* _ENTRIES SHOWN_
================================

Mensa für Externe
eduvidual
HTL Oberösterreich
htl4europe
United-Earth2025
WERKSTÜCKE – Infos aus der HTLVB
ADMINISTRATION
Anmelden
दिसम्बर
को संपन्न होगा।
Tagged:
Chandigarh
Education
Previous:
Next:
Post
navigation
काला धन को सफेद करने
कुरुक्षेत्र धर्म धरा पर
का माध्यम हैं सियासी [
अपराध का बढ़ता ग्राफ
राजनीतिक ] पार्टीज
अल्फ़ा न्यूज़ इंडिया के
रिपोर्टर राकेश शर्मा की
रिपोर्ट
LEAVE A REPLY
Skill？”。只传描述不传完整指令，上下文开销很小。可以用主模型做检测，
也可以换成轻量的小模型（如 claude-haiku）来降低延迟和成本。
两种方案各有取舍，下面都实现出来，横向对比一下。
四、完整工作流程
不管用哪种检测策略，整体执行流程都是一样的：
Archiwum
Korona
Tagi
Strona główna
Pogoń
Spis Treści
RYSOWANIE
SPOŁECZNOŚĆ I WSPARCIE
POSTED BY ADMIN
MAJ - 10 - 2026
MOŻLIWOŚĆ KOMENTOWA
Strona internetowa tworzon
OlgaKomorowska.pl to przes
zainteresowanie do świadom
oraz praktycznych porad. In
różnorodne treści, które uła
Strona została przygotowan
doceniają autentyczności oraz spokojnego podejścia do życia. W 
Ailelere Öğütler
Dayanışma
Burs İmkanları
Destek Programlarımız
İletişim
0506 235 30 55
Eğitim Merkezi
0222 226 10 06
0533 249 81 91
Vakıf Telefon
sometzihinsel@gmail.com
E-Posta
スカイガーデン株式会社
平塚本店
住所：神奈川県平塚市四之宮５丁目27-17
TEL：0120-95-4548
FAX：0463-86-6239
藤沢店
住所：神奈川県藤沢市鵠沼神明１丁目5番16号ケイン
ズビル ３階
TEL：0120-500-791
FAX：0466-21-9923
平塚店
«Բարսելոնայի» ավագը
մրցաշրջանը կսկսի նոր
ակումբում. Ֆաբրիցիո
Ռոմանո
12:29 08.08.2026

================================

* _TASK STATEMENT_
When you reach the line that contains "Strona została przygotowan", stop; output it and every line before it from the start of the data, exactly as written.

* _RESULT OF THE EXERCISE_
Mensa für Externe
eduvidual
HTL Oberösterreich
htl4europe
United-Earth2025
WERKSTÜCKE – Infos aus der HTLVB
ADMINISTRATION
Anmelden
दिसम्बर
को संपन्न होगा।
Tagged:
Chandigarh
Education
Previous:
Next:
Post
navigation
काला धन को सफेद करने
कुरुक्षेत्र धर्म धरा पर
का माध्यम हैं सियासी [
अपराध का बढ़ता ग्राफ
राजनीतिक ] पार्टीज
अल्फ़ा न्यूज़ इंडिया के
रिपोर्टर राकेश शर्मा की
रिपोर्ट
LEAVE A REPLY
Skill？”。只传描述不传完整指令，上下文开销很小。可以用主模型做检测，
也可以换成轻量的小模型（如 claude-haiku）来降低延迟和成本。
两种方案各有取舍，下面都实现出来，横向对比一下。
四、完整工作流程
不管用哪种检测策略，整体执行流程都是一样的：
Archiwum
Korona
Tagi
Strona główna
Pogoń
Spis Treści
RYSOWANIE
SPOŁECZNOŚĆ I WSPARCIE
POSTED BY ADMIN
MAJ - 10 - 2026
MOŻLIWOŚĆ KOMENTOWA
Strona internetowa tworzon
OlgaKomorowska.pl to przes
zainteresowanie do świadom
oraz praktycznych porad. In
różnorodne treści, które uła
Strona została przygotowan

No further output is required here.